Dataset items:
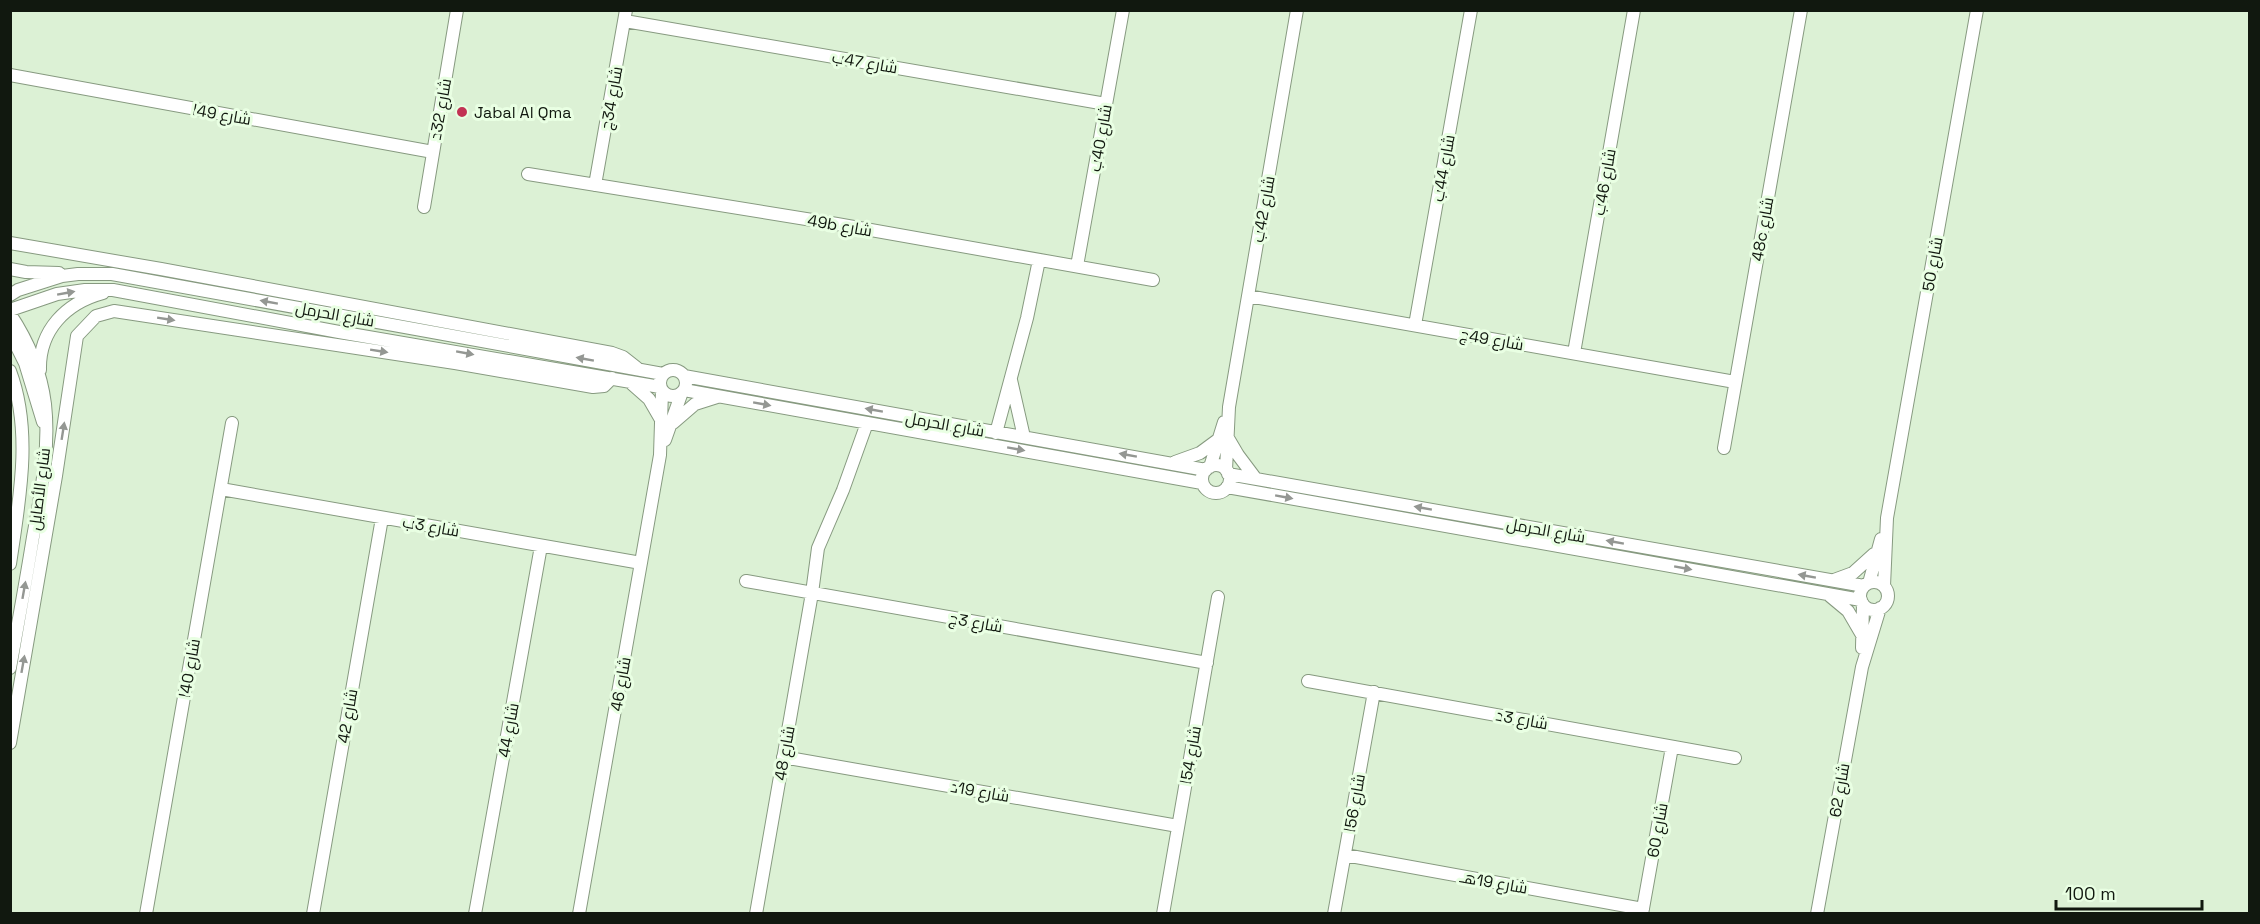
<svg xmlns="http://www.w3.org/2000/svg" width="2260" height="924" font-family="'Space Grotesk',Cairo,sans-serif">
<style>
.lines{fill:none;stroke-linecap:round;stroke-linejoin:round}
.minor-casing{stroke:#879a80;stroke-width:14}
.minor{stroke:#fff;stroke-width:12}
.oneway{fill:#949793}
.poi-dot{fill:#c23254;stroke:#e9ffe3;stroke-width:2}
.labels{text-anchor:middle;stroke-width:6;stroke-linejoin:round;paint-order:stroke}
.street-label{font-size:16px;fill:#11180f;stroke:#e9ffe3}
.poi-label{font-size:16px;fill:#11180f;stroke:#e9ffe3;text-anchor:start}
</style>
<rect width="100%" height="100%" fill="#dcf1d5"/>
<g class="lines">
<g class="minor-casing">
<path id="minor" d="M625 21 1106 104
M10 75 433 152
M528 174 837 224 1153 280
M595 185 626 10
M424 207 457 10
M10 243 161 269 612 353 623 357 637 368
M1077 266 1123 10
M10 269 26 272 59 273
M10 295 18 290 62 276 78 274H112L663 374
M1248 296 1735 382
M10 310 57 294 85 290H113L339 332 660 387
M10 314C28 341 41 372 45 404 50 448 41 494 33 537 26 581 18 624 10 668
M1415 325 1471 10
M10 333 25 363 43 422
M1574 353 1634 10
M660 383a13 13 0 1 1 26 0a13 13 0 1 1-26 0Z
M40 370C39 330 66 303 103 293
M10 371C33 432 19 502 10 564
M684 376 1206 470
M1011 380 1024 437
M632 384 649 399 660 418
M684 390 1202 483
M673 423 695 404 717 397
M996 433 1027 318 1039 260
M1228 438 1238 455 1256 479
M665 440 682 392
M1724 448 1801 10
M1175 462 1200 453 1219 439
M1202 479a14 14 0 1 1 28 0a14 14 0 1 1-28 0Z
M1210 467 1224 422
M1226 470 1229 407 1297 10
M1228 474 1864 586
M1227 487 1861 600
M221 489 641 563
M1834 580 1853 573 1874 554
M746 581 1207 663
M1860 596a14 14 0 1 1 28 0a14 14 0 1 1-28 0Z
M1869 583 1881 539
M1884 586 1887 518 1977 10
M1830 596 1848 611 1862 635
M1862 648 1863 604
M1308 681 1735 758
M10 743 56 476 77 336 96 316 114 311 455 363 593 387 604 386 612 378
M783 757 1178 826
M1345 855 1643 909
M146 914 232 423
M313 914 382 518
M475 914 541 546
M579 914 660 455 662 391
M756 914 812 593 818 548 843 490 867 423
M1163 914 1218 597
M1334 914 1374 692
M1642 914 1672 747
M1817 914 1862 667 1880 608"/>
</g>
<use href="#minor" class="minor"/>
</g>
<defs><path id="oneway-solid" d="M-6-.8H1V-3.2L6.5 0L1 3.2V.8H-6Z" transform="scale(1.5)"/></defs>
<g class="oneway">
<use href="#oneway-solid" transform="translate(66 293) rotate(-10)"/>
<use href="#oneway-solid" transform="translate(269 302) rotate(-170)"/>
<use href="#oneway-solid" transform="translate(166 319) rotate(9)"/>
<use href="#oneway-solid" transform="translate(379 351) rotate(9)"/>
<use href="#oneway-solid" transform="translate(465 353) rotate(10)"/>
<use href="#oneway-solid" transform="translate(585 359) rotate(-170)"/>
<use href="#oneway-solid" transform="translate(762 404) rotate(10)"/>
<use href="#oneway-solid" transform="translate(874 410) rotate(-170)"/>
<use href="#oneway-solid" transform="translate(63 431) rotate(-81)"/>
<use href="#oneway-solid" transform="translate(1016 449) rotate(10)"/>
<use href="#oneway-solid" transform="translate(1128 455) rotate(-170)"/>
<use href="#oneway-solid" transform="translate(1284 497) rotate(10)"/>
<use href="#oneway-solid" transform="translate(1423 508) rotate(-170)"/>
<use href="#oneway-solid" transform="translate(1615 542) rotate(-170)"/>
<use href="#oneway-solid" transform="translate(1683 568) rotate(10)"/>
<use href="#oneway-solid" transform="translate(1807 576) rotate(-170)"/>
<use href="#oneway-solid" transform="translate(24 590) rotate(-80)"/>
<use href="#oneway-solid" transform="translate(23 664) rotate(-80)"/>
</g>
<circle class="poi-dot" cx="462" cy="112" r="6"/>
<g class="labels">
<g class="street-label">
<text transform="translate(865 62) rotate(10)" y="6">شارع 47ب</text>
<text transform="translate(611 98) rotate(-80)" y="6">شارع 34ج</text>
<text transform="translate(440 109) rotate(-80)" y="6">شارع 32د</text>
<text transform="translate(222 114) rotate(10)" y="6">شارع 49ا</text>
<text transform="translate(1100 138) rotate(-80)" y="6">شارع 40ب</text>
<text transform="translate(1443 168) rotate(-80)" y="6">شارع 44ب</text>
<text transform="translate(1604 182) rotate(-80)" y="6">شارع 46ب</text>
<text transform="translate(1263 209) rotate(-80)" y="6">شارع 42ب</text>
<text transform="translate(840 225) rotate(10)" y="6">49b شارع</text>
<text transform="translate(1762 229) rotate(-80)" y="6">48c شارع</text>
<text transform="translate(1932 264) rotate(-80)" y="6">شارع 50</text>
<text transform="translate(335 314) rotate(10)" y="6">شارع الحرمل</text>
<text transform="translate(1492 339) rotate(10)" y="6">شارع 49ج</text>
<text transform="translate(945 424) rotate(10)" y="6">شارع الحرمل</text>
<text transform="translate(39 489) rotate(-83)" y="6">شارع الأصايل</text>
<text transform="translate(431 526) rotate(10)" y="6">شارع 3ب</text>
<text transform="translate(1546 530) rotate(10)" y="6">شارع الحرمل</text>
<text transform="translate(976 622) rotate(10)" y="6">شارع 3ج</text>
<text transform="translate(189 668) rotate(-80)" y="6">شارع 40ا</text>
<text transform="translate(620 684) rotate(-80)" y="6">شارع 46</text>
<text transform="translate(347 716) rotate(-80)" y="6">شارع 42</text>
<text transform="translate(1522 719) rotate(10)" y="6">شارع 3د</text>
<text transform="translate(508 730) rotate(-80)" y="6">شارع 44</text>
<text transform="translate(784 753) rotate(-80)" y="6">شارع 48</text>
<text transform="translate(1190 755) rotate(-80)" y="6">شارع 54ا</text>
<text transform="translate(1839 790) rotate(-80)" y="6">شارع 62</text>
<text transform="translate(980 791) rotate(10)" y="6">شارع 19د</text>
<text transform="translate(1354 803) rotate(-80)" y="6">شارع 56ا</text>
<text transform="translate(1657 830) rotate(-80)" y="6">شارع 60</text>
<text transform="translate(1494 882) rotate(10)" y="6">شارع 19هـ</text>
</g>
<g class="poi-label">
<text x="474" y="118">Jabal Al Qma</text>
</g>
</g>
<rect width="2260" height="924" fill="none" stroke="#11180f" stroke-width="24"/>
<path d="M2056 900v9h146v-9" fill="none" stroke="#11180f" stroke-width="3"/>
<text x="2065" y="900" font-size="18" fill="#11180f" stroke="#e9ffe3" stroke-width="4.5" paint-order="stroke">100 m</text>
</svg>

TRY IT |
Skip the pictures, then write out every entry exactly.

ANSWER SECTION |
<svg xmlns="http://www.w3.org/2000/svg" width="2260" height="924" font-family="'Space Grotesk',Cairo,sans-serif">
<style>
.lines{fill:none;stroke-linecap:round;stroke-linejoin:round}
.minor-casing{stroke:#879a80;stroke-width:14}
.minor{stroke:#fff;stroke-width:12}
.oneway{fill:#949793}
.poi-dot{fill:#c23254;stroke:#e9ffe3;stroke-width:2}
.labels{text-anchor:middle;stroke-width:6;stroke-linejoin:round;paint-order:stroke}
.street-label{font-size:16px;fill:#11180f;stroke:#e9ffe3}
.poi-label{font-size:16px;fill:#11180f;stroke:#e9ffe3;text-anchor:start}
</style>
<rect width="100%" height="100%" fill="#dcf1d5"/>
<g class="lines">
<g class="minor-casing">
<path id="minor" d="M625 21 1106 104
M10 75 433 152
M528 174 837 224 1153 280
M595 185 626 10
M424 207 457 10
M10 243 161 269 612 353 623 357 637 368
M1077 266 1123 10
M10 269 26 272 59 273
M10 295 18 290 62 276 78 274H112L663 374
M1248 296 1735 382
M10 310 57 294 85 290H113L339 332 660 387
M10 314C28 341 41 372 45 404 50 448 41 494 33 537 26 581 18 624 10 668
M1415 325 1471 10
M10 333 25 363 43 422
M1574 353 1634 10
M660 383a13 13 0 1 1 26 0a13 13 0 1 1-26 0Z
M40 370C39 330 66 303 103 293
M10 371C33 432 19 502 10 564
M684 376 1206 470
M1011 380 1024 437
M632 384 649 399 660 418
M684 390 1202 483
M673 423 695 404 717 397
M996 433 1027 318 1039 260
M1228 438 1238 455 1256 479
M665 440 682 392
M1724 448 1801 10
M1175 462 1200 453 1219 439
M1202 479a14 14 0 1 1 28 0a14 14 0 1 1-28 0Z
M1210 467 1224 422
M1226 470 1229 407 1297 10
M1228 474 1864 586
M1227 487 1861 600
M221 489 641 563
M1834 580 1853 573 1874 554
M746 581 1207 663
M1860 596a14 14 0 1 1 28 0a14 14 0 1 1-28 0Z
M1869 583 1881 539
M1884 586 1887 518 1977 10
M1830 596 1848 611 1862 635
M1862 648 1863 604
M1308 681 1735 758
M10 743 56 476 77 336 96 316 114 311 455 363 593 387 604 386 612 378
M783 757 1178 826
M1345 855 1643 909
M146 914 232 423
M313 914 382 518
M475 914 541 546
M579 914 660 455 662 391
M756 914 812 593 818 548 843 490 867 423
M1163 914 1218 597
M1334 914 1374 692
M1642 914 1672 747
M1817 914 1862 667 1880 608"/>
</g>
<use href="#minor" class="minor"/>
</g>
<defs><path id="oneway-solid" d="M-6-.8H1V-3.2L6.5 0L1 3.2V.8H-6Z" transform="scale(1.5)"/></defs>
<g class="oneway">
<use href="#oneway-solid" transform="translate(66 293) rotate(-10)"/>
<use href="#oneway-solid" transform="translate(269 302) rotate(-170)"/>
<use href="#oneway-solid" transform="translate(166 319) rotate(9)"/>
<use href="#oneway-solid" transform="translate(379 351) rotate(9)"/>
<use href="#oneway-solid" transform="translate(465 353) rotate(10)"/>
<use href="#oneway-solid" transform="translate(585 359) rotate(-170)"/>
<use href="#oneway-solid" transform="translate(762 404) rotate(10)"/>
<use href="#oneway-solid" transform="translate(874 410) rotate(-170)"/>
<use href="#oneway-solid" transform="translate(63 431) rotate(-81)"/>
<use href="#oneway-solid" transform="translate(1016 449) rotate(10)"/>
<use href="#oneway-solid" transform="translate(1128 455) rotate(-170)"/>
<use href="#oneway-solid" transform="translate(1284 497) rotate(10)"/>
<use href="#oneway-solid" transform="translate(1423 508) rotate(-170)"/>
<use href="#oneway-solid" transform="translate(1615 542) rotate(-170)"/>
<use href="#oneway-solid" transform="translate(1683 568) rotate(10)"/>
<use href="#oneway-solid" transform="translate(1807 576) rotate(-170)"/>
<use href="#oneway-solid" transform="translate(24 590) rotate(-80)"/>
<use href="#oneway-solid" transform="translate(23 664) rotate(-80)"/>
</g>
<circle class="poi-dot" cx="462" cy="112" r="6"/>
<g class="labels">
<g class="street-label">
<text transform="translate(865 62) rotate(10)" y="6">شارع 47ب</text>
<text transform="translate(611 98) rotate(-80)" y="6">شارع 34ج</text>
<text transform="translate(440 109) rotate(-80)" y="6">شارع 32د</text>
<text transform="translate(222 114) rotate(10)" y="6">شارع 49ا</text>
<text transform="translate(1100 138) rotate(-80)" y="6">شارع 40ب</text>
<text transform="translate(1443 168) rotate(-80)" y="6">شارع 44ب</text>
<text transform="translate(1604 182) rotate(-80)" y="6">شارع 46ب</text>
<text transform="translate(1263 209) rotate(-80)" y="6">شارع 42ب</text>
<text transform="translate(840 225) rotate(10)" y="6">49b شارع</text>
<text transform="translate(1762 229) rotate(-80)" y="6">48c شارع</text>
<text transform="translate(1932 264) rotate(-80)" y="6">شارع 50</text>
<text transform="translate(335 314) rotate(10)" y="6">شارع الحرمل</text>
<text transform="translate(1492 339) rotate(10)" y="6">شارع 49ج</text>
<text transform="translate(945 424) rotate(10)" y="6">شارع الحرمل</text>
<text transform="translate(39 489) rotate(-83)" y="6">شارع الأصايل</text>
<text transform="translate(431 526) rotate(10)" y="6">شارع 3ب</text>
<text transform="translate(1546 530) rotate(10)" y="6">شارع الحرمل</text>
<text transform="translate(976 622) rotate(10)" y="6">شارع 3ج</text>
<text transform="translate(189 668) rotate(-80)" y="6">شارع 40ا</text>
<text transform="translate(620 684) rotate(-80)" y="6">شارع 46</text>
<text transform="translate(347 716) rotate(-80)" y="6">شارع 42</text>
<text transform="translate(1522 719) rotate(10)" y="6">شارع 3د</text>
<text transform="translate(508 730) rotate(-80)" y="6">شارع 44</text>
<text transform="translate(784 753) rotate(-80)" y="6">شارع 48</text>
<text transform="translate(1190 755) rotate(-80)" y="6">شارع 54ا</text>
<text transform="translate(1839 790) rotate(-80)" y="6">شارع 62</text>
<text transform="translate(980 791) rotate(10)" y="6">شارع 19د</text>
<text transform="translate(1354 803) rotate(-80)" y="6">شارع 56ا</text>
<text transform="translate(1657 830) rotate(-80)" y="6">شارع 60</text>
<text transform="translate(1494 882) rotate(10)" y="6">شارع 19هـ</text>
</g>
<g class="poi-label">
<text x="474" y="118">Jabal Al Qma</text>
</g>
</g>
<rect width="2260" height="924" fill="none" stroke="#11180f" stroke-width="24"/>
<path d="M2056 900v9h146v-9" fill="none" stroke="#11180f" stroke-width="3"/>
<text x="2065" y="900" font-size="18" fill="#11180f" stroke="#e9ffe3" stroke-width="4.5" paint-order="stroke">100 m</text>
</svg>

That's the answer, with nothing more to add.